Focus on the middle reaches
  |  First Published: August 2004

I’M LOOKING forward to plenty of fishing this month and I’ve even arranged some holidays to take advantage of what should be a fairly rewarding period.

The frantic, hormone-charged spawning runs of the usual Winter suspects like bream, tailor and blackfish will start to subside and the bait schools should begin to dissipate upstream, meaning the estuary focus should move away from the river mouths to the fertile middle reaches.

There also should be a few tailor lingering in the washes as the rest of the schools make their dash to the Fraser Island spawning grounds and the snapper should be starting to get serious on the inshore gravel beds.

Add post-spawn bass migrations to that menu and there should be plenty of fish worth chasing around here.

It’s been a rather chilly Winter so far, with mother-in-law’s-breath winds blasting off the high New England tops. The phrase, ‘Glen Innes was the State’s coldest at minus 9°’ seems to be playing incessantly on the nightly TV weather report.

Thankfully, the ocean hasn’t descended to the chilly extremes experienced farther south, with temps of 18° or a tad higher still quite tolerable. So far we also haven’t seen the invading hordes of salmon but that could all change overnight.

Anyway, Winter around here, all six weeks of it, generally peters out around mid-August and we experience days with peaks around 25° and bracing mornings and evenings.

The water in the estuaries should also start to rise to the high teens and, as the water warms, the middle reaches will come to life. While those bait schools that have been thick at Ballina should make their presence felt in the middle reaches to Woodburn and Coraki, we also should start to see the prawns coming back into action, too.

That makes the weed beds strong fishing targets, especially in water which is likely to be quite clear. So we can expect to see school jew and flathead also taking part in this estuary buffet. There’s been no rain to speak of for around three months and we’re heading into traditionally the driest period of the year so there’s plenty of water for the fish to disperse in search of food.

Estuary perch should also be heading back upstream to their mid-reach haunts. We seem to have caught them in reasonable numbers again this Winter while targeting bream with small plastics – often within sight of the river entrances.

That might come as a surprise to a Brisbanite who recently announced to me in a rather patronising tone that there aren’t any EPs in the Clarence River.
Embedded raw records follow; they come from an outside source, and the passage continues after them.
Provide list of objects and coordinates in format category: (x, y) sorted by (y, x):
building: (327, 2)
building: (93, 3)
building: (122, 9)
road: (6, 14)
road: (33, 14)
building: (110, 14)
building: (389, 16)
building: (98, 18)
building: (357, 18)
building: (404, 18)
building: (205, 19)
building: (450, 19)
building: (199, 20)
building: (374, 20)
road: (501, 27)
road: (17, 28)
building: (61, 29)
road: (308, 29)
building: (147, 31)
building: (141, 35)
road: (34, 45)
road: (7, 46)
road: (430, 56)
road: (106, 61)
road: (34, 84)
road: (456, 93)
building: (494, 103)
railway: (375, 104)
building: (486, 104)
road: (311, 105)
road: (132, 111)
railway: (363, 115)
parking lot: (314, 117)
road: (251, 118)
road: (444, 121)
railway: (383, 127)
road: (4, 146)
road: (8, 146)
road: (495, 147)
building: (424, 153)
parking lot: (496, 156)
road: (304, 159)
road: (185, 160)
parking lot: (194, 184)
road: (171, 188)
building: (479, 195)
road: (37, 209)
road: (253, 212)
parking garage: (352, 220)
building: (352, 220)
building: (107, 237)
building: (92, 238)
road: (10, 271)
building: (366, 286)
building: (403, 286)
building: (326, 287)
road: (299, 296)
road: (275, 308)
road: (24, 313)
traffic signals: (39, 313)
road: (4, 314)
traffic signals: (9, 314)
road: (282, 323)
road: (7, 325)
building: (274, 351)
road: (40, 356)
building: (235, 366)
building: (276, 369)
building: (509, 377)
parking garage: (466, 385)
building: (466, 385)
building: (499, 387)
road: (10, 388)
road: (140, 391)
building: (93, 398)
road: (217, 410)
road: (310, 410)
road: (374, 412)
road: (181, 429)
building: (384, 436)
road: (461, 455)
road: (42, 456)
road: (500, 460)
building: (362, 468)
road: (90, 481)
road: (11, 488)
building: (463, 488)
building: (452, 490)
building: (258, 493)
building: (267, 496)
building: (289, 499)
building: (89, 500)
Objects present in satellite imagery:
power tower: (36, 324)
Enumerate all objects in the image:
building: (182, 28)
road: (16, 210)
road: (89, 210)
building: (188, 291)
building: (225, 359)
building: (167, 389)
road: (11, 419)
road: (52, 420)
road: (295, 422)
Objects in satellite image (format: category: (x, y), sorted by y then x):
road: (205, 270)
They’ve been a part of the scene here as long as I can remember.

I recall one afternoon years ago with the late Fred Varley using live shrimps, cedar floats and long Rangoon-cane Ned Kelly rods upstream of Woodburn, where we caught bass, estuary perch, bream, blackfish and other river residents like trevally and flathead, all in the same rocky hole. The prawns were in residence and so were fish of just about any sort you’d expect in the Richmond and some surprises as well.
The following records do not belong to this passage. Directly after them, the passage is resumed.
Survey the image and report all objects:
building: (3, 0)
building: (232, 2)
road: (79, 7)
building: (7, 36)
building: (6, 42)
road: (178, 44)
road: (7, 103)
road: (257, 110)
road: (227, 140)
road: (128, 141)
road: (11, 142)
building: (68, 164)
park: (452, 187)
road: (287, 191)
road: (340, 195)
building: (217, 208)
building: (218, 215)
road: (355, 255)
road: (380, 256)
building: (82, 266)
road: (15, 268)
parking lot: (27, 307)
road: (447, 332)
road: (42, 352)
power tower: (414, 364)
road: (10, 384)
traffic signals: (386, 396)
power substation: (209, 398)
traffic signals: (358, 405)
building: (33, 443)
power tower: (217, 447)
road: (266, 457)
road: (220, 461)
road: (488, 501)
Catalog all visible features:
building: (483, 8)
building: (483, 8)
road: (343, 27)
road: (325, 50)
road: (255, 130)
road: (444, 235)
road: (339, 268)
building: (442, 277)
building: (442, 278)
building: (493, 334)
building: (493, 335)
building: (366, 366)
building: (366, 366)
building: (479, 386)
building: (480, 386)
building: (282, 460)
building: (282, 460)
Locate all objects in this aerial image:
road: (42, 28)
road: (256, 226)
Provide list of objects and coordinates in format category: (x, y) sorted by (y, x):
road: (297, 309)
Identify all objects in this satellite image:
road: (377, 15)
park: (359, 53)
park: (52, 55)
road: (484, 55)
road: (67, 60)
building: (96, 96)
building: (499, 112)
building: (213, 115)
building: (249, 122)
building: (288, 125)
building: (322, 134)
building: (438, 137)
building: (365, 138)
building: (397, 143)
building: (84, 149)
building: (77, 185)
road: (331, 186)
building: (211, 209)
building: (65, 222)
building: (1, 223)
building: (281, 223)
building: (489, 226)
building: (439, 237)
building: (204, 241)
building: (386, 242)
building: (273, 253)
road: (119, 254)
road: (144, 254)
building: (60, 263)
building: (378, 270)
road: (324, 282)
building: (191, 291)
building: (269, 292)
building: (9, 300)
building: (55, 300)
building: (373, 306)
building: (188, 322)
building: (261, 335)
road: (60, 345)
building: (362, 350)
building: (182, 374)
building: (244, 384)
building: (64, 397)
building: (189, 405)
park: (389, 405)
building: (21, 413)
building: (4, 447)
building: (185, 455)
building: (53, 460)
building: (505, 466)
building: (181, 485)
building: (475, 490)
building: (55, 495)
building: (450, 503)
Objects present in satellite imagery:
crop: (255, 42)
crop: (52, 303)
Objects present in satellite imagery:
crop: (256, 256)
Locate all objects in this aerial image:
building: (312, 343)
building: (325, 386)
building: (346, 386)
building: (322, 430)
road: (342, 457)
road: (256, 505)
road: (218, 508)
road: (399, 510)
There should still be the odd nice bream lurking around the rock walls at Ballina, along with blackfish in reasonable numbers.
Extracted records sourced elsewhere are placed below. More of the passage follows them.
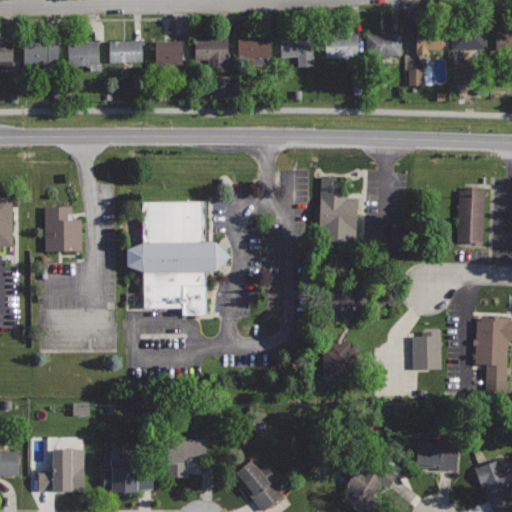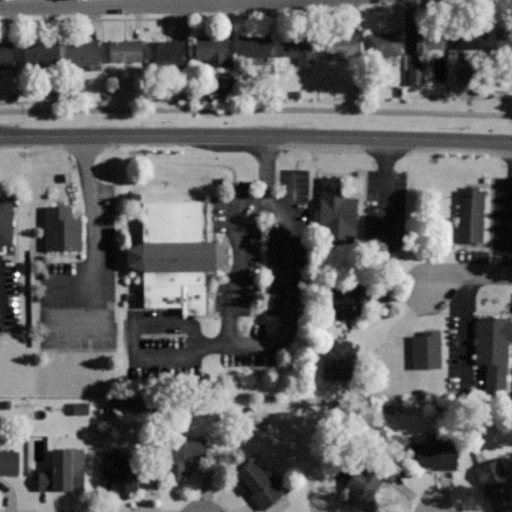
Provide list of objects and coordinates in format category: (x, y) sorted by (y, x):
road: (140, 3)
road: (239, 17)
building: (429, 37)
building: (503, 37)
building: (469, 38)
building: (501, 38)
building: (383, 42)
building: (423, 42)
building: (380, 44)
building: (254, 45)
building: (340, 45)
building: (250, 46)
building: (297, 46)
building: (337, 46)
building: (463, 47)
building: (212, 49)
building: (293, 49)
building: (121, 50)
building: (125, 50)
building: (41, 51)
building: (168, 51)
building: (208, 51)
building: (36, 52)
building: (163, 52)
building: (6, 53)
building: (83, 53)
building: (80, 54)
building: (4, 55)
building: (412, 76)
road: (256, 108)
road: (256, 137)
building: (337, 205)
building: (469, 212)
building: (332, 213)
building: (467, 216)
building: (4, 220)
building: (7, 221)
building: (61, 227)
building: (58, 229)
building: (175, 254)
building: (170, 255)
road: (466, 273)
road: (143, 324)
road: (229, 325)
building: (426, 348)
building: (490, 348)
building: (493, 350)
building: (423, 351)
building: (337, 360)
building: (331, 366)
building: (77, 409)
building: (183, 453)
building: (436, 453)
building: (179, 454)
building: (430, 456)
building: (7, 462)
building: (9, 462)
building: (60, 471)
building: (62, 472)
building: (114, 472)
building: (126, 474)
building: (140, 479)
building: (255, 483)
building: (496, 483)
building: (259, 484)
building: (366, 484)
building: (493, 485)
building: (362, 488)
road: (88, 510)
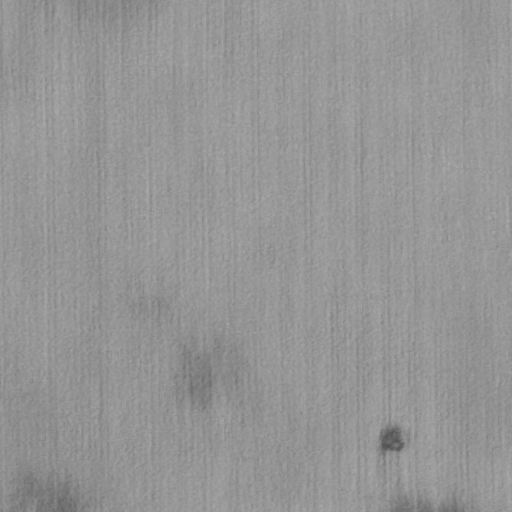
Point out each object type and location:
crop: (256, 256)
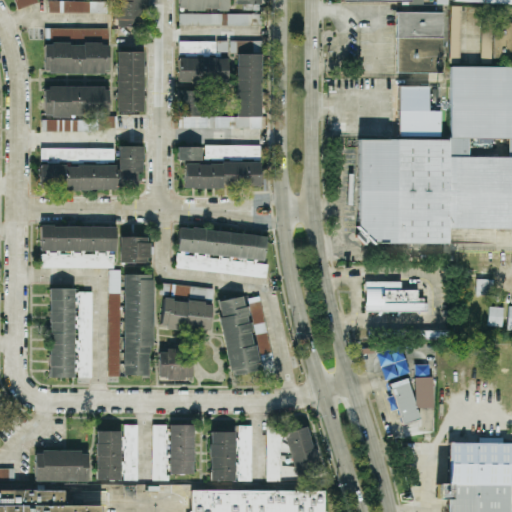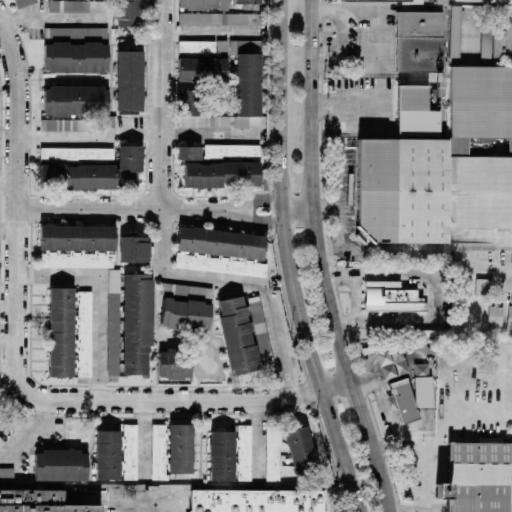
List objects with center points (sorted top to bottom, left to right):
building: (363, 0)
building: (372, 0)
building: (484, 1)
building: (485, 1)
building: (246, 2)
building: (247, 2)
building: (24, 3)
building: (202, 4)
building: (202, 4)
building: (78, 7)
building: (131, 13)
building: (131, 13)
road: (55, 18)
building: (215, 19)
building: (215, 19)
road: (208, 33)
road: (377, 41)
building: (495, 41)
building: (495, 41)
building: (419, 42)
building: (419, 43)
building: (76, 51)
building: (202, 70)
building: (202, 70)
building: (129, 81)
building: (130, 82)
building: (231, 94)
building: (75, 102)
road: (357, 104)
road: (386, 113)
building: (416, 114)
building: (416, 115)
building: (77, 125)
road: (137, 137)
building: (77, 154)
building: (220, 166)
building: (221, 166)
building: (443, 169)
building: (443, 169)
building: (95, 173)
building: (96, 174)
road: (9, 184)
road: (339, 191)
road: (312, 193)
road: (251, 199)
road: (121, 208)
road: (296, 208)
road: (252, 221)
road: (9, 229)
road: (161, 246)
road: (331, 246)
building: (77, 247)
building: (133, 249)
building: (134, 250)
building: (220, 252)
building: (221, 252)
road: (407, 254)
road: (289, 260)
road: (18, 267)
building: (114, 282)
building: (483, 287)
building: (484, 287)
road: (357, 297)
road: (434, 297)
building: (391, 298)
building: (391, 298)
road: (98, 299)
building: (185, 314)
building: (186, 315)
building: (495, 316)
building: (495, 317)
building: (509, 319)
building: (509, 319)
building: (136, 323)
building: (137, 324)
building: (260, 328)
building: (70, 334)
building: (433, 334)
building: (238, 335)
building: (238, 335)
building: (433, 335)
road: (9, 343)
building: (113, 353)
building: (266, 361)
building: (267, 362)
road: (336, 388)
building: (402, 401)
building: (402, 401)
road: (236, 403)
road: (359, 414)
road: (28, 432)
road: (440, 437)
road: (143, 438)
road: (257, 440)
building: (180, 449)
building: (180, 450)
building: (511, 450)
building: (130, 451)
building: (301, 451)
building: (301, 451)
building: (511, 451)
building: (130, 452)
building: (108, 456)
building: (221, 456)
building: (222, 456)
building: (61, 466)
building: (6, 474)
road: (378, 478)
building: (477, 478)
building: (478, 478)
building: (255, 501)
building: (256, 501)
building: (36, 502)
building: (38, 502)
parking lot: (148, 504)
road: (146, 510)
road: (126, 511)
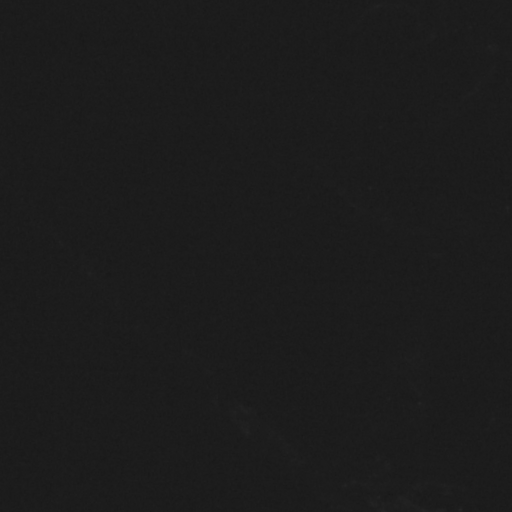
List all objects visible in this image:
river: (256, 252)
I don’t think there has been much in the way of travelling blackfish schools setting up shop in the Richmond but there’s still a little time as long as those westerlies keep blowing and keeping the ‘highway’ along the beaches viable. The usual spots, such as the gaps in the Porpoise Wall at Mobbs Bay and Little Mobbs Bay, the northern disused ferry ramp at Burns Point and the western approach to the Prospect Bridge over North Creek, will likely have plenty of long-stemmed floats bobbing away and resident fish chowing down.

Some of the cane drains along Riverbank Road from South Ballina to Wardell appear to have been left open, so they could become a good source of green weed until the farmers change their minds. You can forget using ocean rock cabbage for fish which have been in the river for some time – they just won’t touch it unless you’re fishing around the sea walls, and mainly then just after a blow when there’s enough of the stuff stirred up from wave action.


Offshore success on those snapper will be predicated on the strength of the westerlies. Most of the local gravel beds are in 30 to 40 metres and it can get quite choppy out there in a small boat once the offshore wind kicks in a little after dawn.

August afternoons are usually calmer so it could pay to get out there from around 3pm and fish through until dark, bar permitting. It’s not a bad time to use squid or cuttlefish baits, or the baby octopus that the trawlers drag up. They seem to come into their own in cooler weather and you can even jig up the odd squid around the kelp beds in calm water.

A whole torpedo squid or occy, secured with a couple of 5/0 suicide hooks snooded to the trace, can tempt the bigger reds, while whole bottle squid, strips of cuttlefish or squid or an occy leg can tempt the smaller fish.